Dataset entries

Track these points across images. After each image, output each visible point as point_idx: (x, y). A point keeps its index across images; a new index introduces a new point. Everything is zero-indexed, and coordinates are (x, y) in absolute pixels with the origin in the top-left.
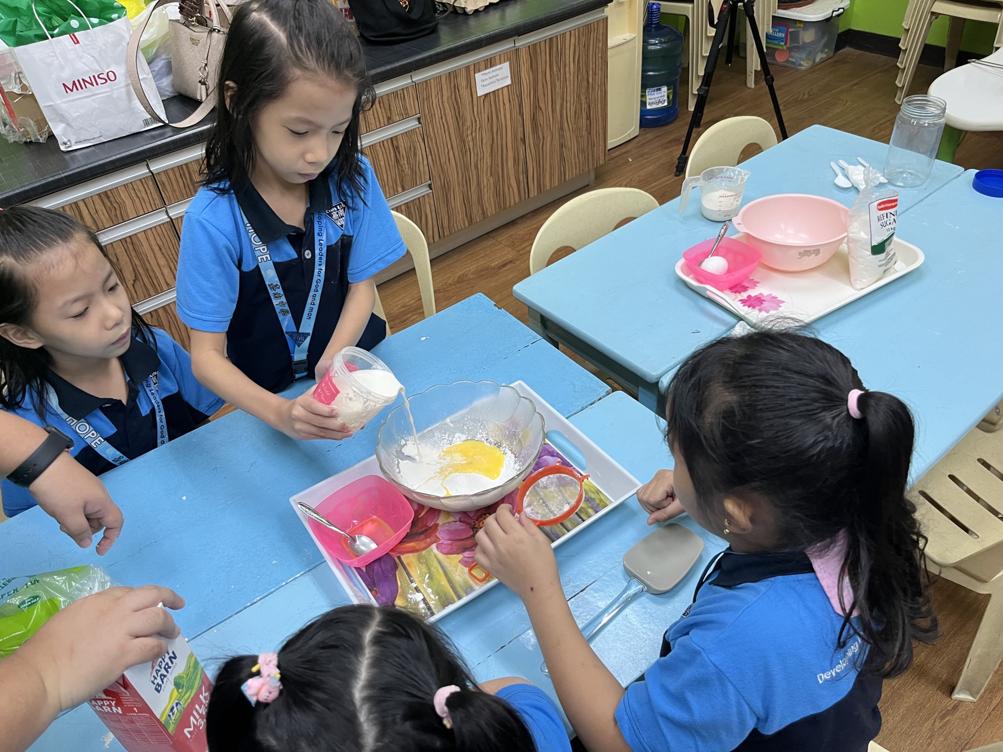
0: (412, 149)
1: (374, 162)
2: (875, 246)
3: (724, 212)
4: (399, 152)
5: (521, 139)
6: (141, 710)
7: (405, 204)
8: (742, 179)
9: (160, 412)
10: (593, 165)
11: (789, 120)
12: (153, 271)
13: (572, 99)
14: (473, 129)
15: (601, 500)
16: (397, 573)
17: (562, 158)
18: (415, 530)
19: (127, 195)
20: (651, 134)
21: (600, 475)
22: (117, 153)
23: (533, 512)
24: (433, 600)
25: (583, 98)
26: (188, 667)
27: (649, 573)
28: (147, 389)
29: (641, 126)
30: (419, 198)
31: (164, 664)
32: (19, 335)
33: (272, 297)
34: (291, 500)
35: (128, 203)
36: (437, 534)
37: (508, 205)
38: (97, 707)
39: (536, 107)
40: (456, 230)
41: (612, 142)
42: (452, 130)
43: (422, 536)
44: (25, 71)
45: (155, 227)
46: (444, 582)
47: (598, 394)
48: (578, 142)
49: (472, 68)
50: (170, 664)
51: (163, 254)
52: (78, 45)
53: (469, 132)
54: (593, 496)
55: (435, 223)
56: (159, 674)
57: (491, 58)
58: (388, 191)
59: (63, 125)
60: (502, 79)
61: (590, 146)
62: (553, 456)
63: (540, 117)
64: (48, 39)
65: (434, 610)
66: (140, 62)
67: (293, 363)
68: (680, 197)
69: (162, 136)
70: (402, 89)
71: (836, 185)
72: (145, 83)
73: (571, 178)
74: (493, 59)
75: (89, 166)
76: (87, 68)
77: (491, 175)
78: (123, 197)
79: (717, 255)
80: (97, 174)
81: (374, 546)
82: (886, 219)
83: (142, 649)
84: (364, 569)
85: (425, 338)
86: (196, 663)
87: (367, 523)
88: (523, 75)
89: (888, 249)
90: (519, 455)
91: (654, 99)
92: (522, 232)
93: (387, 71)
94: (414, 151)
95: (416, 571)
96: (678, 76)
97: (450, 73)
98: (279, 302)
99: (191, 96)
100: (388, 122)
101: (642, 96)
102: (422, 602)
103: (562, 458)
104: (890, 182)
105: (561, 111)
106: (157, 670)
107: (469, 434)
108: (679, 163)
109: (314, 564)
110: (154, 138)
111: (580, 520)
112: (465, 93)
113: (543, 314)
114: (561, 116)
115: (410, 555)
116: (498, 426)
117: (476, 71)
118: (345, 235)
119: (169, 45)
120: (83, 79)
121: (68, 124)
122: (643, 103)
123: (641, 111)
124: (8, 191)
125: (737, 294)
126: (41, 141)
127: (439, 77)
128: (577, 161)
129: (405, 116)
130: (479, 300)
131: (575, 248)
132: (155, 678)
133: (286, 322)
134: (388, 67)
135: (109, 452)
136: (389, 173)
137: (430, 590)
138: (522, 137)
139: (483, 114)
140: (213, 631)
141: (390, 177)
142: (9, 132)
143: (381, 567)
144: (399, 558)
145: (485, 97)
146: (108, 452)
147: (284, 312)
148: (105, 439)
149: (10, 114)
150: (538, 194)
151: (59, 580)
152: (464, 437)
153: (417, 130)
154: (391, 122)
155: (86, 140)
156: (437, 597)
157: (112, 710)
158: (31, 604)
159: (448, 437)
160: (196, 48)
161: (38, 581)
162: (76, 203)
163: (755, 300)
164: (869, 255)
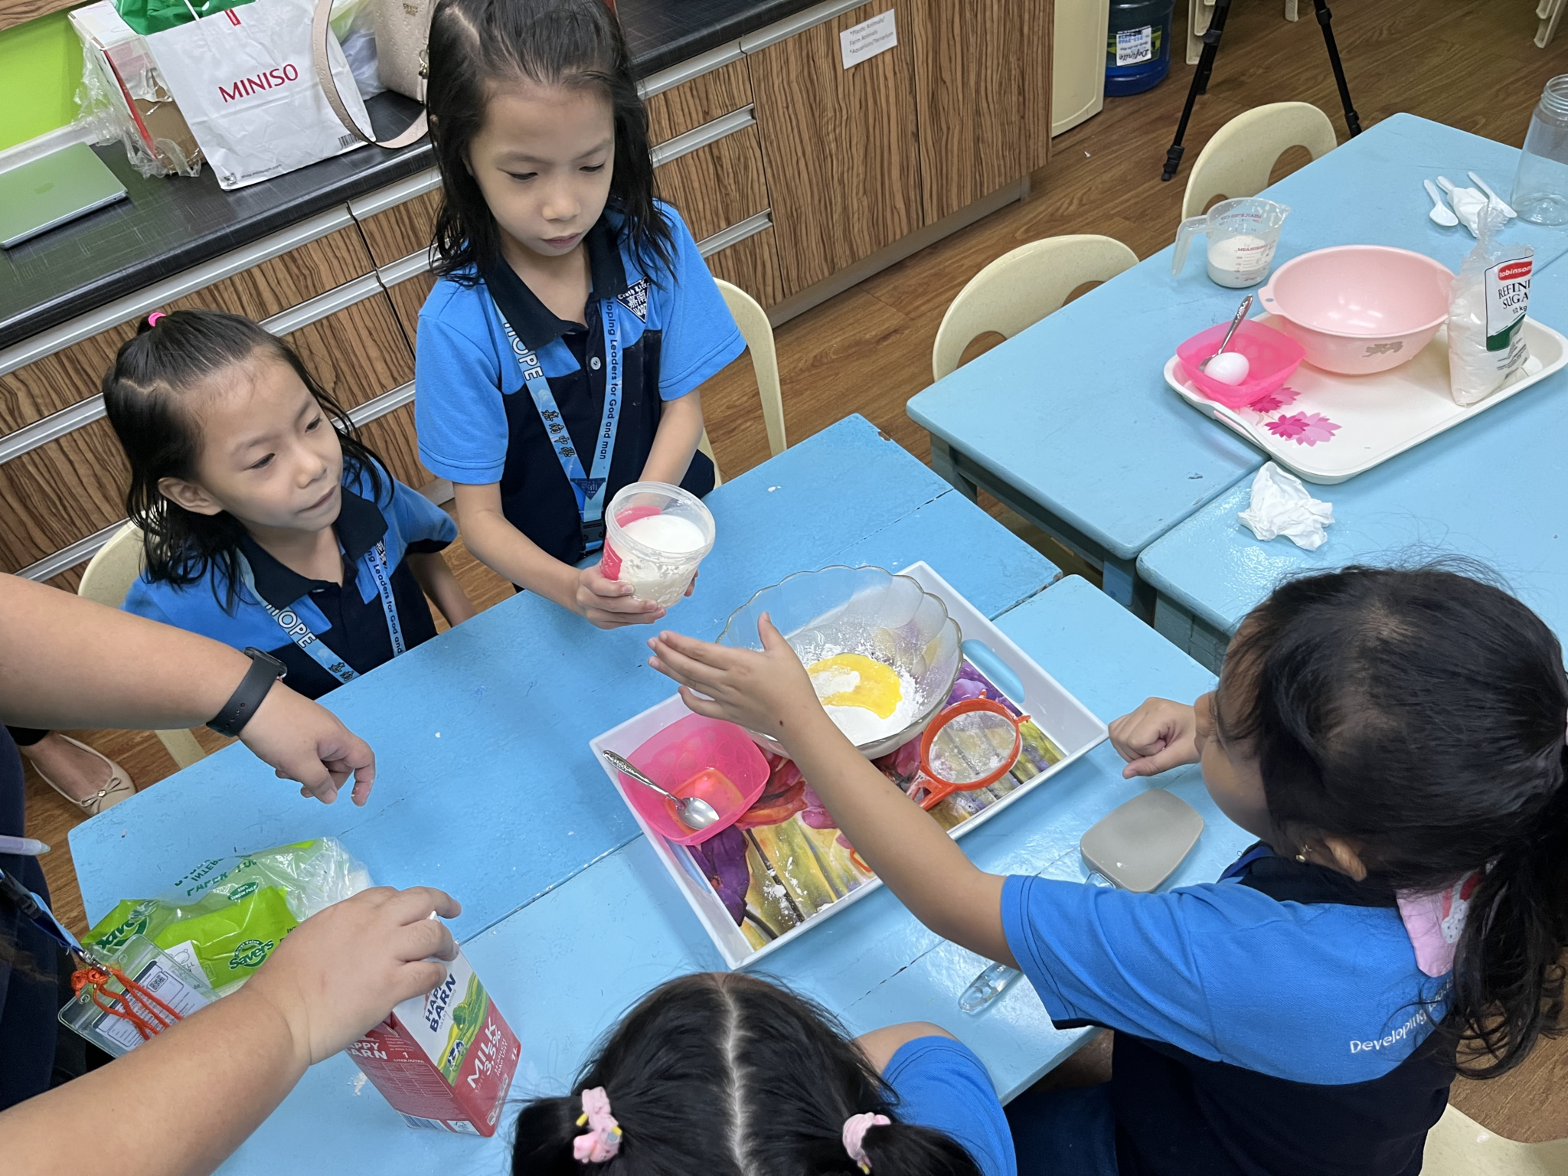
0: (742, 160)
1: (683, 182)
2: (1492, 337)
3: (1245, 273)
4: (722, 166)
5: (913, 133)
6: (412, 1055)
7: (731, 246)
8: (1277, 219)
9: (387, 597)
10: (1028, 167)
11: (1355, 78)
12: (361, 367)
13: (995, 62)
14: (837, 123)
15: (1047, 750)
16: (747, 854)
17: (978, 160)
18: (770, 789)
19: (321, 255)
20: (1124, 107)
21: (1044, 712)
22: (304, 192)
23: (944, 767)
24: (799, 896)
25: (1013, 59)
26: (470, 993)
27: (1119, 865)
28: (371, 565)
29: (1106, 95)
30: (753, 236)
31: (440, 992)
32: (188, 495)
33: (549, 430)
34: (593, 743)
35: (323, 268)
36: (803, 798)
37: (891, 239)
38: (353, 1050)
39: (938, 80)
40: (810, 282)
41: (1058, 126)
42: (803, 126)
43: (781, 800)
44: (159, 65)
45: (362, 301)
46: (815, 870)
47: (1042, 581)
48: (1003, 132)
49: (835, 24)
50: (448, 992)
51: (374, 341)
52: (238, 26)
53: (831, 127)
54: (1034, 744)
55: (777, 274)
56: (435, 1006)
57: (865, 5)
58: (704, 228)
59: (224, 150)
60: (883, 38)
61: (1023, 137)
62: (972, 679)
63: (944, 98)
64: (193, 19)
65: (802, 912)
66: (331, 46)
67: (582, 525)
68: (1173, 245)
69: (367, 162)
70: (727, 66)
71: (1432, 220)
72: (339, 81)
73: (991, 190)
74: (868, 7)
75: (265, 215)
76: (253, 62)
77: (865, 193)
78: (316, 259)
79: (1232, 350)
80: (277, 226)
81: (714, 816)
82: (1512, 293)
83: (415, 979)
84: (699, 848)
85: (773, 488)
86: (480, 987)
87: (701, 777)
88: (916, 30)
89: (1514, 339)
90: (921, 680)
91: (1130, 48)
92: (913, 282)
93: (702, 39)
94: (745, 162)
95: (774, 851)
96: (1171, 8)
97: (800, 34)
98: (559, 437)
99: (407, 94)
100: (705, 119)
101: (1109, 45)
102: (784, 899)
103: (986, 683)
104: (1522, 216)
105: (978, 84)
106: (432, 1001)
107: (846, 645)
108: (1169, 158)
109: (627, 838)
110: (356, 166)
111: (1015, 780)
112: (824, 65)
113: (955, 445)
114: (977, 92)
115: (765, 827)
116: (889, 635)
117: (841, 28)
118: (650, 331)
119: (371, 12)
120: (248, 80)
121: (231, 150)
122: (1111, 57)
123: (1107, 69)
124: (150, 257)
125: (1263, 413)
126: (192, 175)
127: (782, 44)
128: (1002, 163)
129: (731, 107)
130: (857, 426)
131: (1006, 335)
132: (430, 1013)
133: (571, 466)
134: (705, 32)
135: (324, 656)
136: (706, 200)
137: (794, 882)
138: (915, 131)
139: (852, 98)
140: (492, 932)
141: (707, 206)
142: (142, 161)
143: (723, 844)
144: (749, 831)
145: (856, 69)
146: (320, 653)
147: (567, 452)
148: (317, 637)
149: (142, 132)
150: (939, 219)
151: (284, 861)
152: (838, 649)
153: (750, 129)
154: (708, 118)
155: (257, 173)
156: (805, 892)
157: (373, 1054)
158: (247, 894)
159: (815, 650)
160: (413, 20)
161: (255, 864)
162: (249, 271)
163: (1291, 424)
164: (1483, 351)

Activity: Reproduce all of the material above verbatim, but leave the pictures out.

Exercise result:
Track these points across images. After each image, output each visible point as point_idx: (x, y). A point keeps its index across images; a new index introduces a new point. Everything is zero-indexed, and coordinates are (x, y) in absolute pixels with the origin in the top-left.
0: (412, 149)
1: (374, 162)
2: (875, 246)
3: (724, 212)
4: (399, 152)
5: (521, 139)
6: (141, 710)
7: (405, 204)
8: (742, 179)
9: (160, 412)
10: (593, 165)
11: (789, 120)
12: (153, 271)
13: (572, 99)
14: (473, 129)
15: (601, 500)
16: (397, 573)
17: (562, 158)
18: (415, 530)
19: (127, 195)
20: (651, 134)
21: (600, 475)
22: (117, 153)
23: (533, 512)
24: (433, 600)
25: (583, 98)
26: (188, 667)
27: (649, 573)
28: (147, 389)
29: (641, 126)
30: (419, 198)
31: (164, 664)
32: (19, 335)
33: (272, 297)
34: (291, 500)
35: (128, 203)
36: (437, 534)
37: (508, 205)
38: (97, 707)
39: (536, 107)
40: (456, 230)
41: (612, 142)
42: (452, 130)
43: (422, 536)
44: (25, 71)
45: (155, 227)
46: (444, 582)
47: (598, 394)
48: (578, 142)
49: (472, 68)
50: (170, 664)
51: (163, 254)
52: (78, 45)
53: (469, 132)
54: (593, 496)
55: (435, 223)
56: (159, 674)
57: (491, 58)
58: (388, 191)
59: (63, 125)
60: (502, 79)
61: (590, 146)
62: (553, 456)
63: (540, 117)
64: (48, 39)
65: (434, 610)
66: (140, 62)
67: (293, 363)
68: (680, 197)
69: (162, 136)
70: (402, 89)
71: (836, 185)
72: (145, 83)
73: (571, 178)
74: (493, 59)
75: (89, 166)
76: (87, 68)
77: (491, 175)
78: (123, 197)
79: (717, 255)
80: (97, 174)
81: (374, 546)
82: (886, 219)
83: (142, 649)
84: (364, 569)
85: (425, 338)
86: (196, 663)
87: (367, 523)
88: (523, 75)
89: (888, 249)
90: (519, 455)
91: (654, 99)
92: (522, 232)
93: (387, 71)
94: (414, 151)
95: (416, 571)
96: (678, 76)
97: (450, 73)
98: (279, 302)
99: (191, 96)
100: (388, 122)
101: (642, 96)
102: (422, 602)
103: (562, 458)
104: (890, 182)
105: (561, 111)
106: (157, 670)
107: (469, 434)
108: (679, 163)
109: (314, 564)
110: (154, 138)
111: (580, 520)
112: (465, 93)
113: (543, 314)
114: (561, 116)
115: (410, 555)
116: (498, 426)
117: (476, 71)
118: (345, 235)
119: (169, 45)
120: (83, 79)
121: (68, 124)
122: (643, 103)
123: (641, 111)
124: (8, 191)
125: (737, 294)
126: (41, 141)
127: (439, 77)
128: (577, 161)
129: (405, 116)
130: (479, 300)
131: (575, 248)
132: (155, 678)
133: (286, 322)
134: (388, 67)
135: (109, 452)
136: (389, 173)
137: (430, 590)
138: (522, 137)
139: (483, 114)
140: (213, 631)
141: (390, 177)
142: (9, 132)
143: (381, 567)
144: (399, 558)
145: (485, 97)
146: (108, 452)
147: (284, 312)
148: (105, 439)
149: (10, 114)
150: (538, 194)
151: (59, 580)
152: (464, 437)
153: (417, 130)
154: (391, 122)
155: (86, 140)
156: (437, 597)
157: (112, 710)
158: (31, 604)
159: (448, 437)
160: (196, 48)
161: (38, 581)
162: (76, 203)
163: (755, 300)
164: (869, 255)
0: (742, 160)
1: (683, 182)
2: (1492, 337)
3: (1245, 273)
4: (722, 166)
5: (913, 133)
6: (412, 1055)
7: (731, 246)
8: (1277, 219)
9: (387, 597)
10: (1028, 167)
11: (1355, 78)
12: (361, 367)
13: (995, 62)
14: (837, 123)
15: (1047, 750)
16: (747, 854)
17: (978, 160)
18: (770, 789)
19: (321, 255)
20: (1124, 107)
21: (1044, 712)
22: (304, 192)
23: (944, 767)
24: (799, 896)
25: (1013, 59)
26: (470, 993)
27: (1119, 865)
28: (371, 565)
29: (1106, 95)
30: (753, 236)
31: (440, 992)
32: (188, 495)
33: (549, 430)
34: (593, 743)
35: (323, 268)
36: (803, 798)
37: (891, 239)
38: (353, 1050)
39: (938, 80)
40: (810, 282)
41: (1058, 126)
42: (803, 126)
43: (781, 800)
44: (159, 65)
45: (362, 301)
46: (815, 870)
47: (1042, 581)
48: (1003, 132)
49: (835, 24)
50: (448, 992)
51: (374, 341)
52: (238, 26)
53: (831, 127)
54: (1034, 744)
55: (777, 274)
56: (435, 1006)
57: (865, 5)
58: (704, 228)
59: (224, 150)
60: (883, 38)
61: (1023, 137)
62: (972, 679)
63: (944, 98)
64: (193, 19)
65: (802, 912)
66: (331, 46)
67: (582, 525)
68: (1173, 245)
69: (367, 162)
70: (727, 66)
71: (1432, 220)
72: (339, 81)
73: (991, 190)
74: (868, 7)
75: (265, 215)
76: (253, 62)
77: (865, 193)
78: (316, 259)
79: (1232, 350)
80: (277, 226)
81: (714, 816)
82: (1512, 293)
83: (415, 979)
84: (699, 848)
85: (773, 488)
86: (480, 987)
87: (701, 777)
88: (916, 30)
89: (1514, 339)
90: (921, 680)
91: (1130, 48)
92: (913, 282)
93: (702, 39)
94: (745, 162)
95: (774, 851)
96: (1171, 8)
97: (800, 34)
98: (559, 437)
99: (407, 94)
100: (705, 119)
101: (1109, 45)
102: (784, 899)
103: (986, 683)
104: (1522, 216)
105: (978, 84)
106: (432, 1001)
107: (846, 645)
108: (1169, 158)
109: (627, 838)
110: (356, 166)
111: (1015, 780)
112: (824, 65)
113: (955, 445)
114: (977, 92)
115: (765, 827)
116: (889, 635)
117: (841, 28)
118: (650, 331)
119: (371, 12)
120: (248, 80)
121: (231, 150)
122: (1111, 57)
123: (1107, 69)
124: (150, 257)
125: (1263, 413)
126: (192, 175)
127: (782, 44)
128: (1002, 163)
129: (731, 107)
130: (857, 426)
131: (1006, 335)
132: (430, 1013)
133: (571, 466)
134: (705, 32)
135: (324, 656)
136: (706, 200)
137: (794, 882)
138: (915, 131)
139: (852, 98)
140: (492, 932)
141: (707, 206)
142: (142, 161)
143: (723, 844)
144: (749, 831)
145: (856, 69)
146: (320, 653)
147: (567, 452)
148: (317, 637)
149: (142, 132)
150: (939, 219)
151: (284, 861)
152: (838, 649)
153: (750, 129)
154: (708, 118)
155: (257, 173)
156: (805, 892)
157: (373, 1054)
158: (247, 894)
159: (815, 650)
160: (413, 20)
161: (255, 864)
162: (249, 271)
163: (1291, 424)
164: (1483, 351)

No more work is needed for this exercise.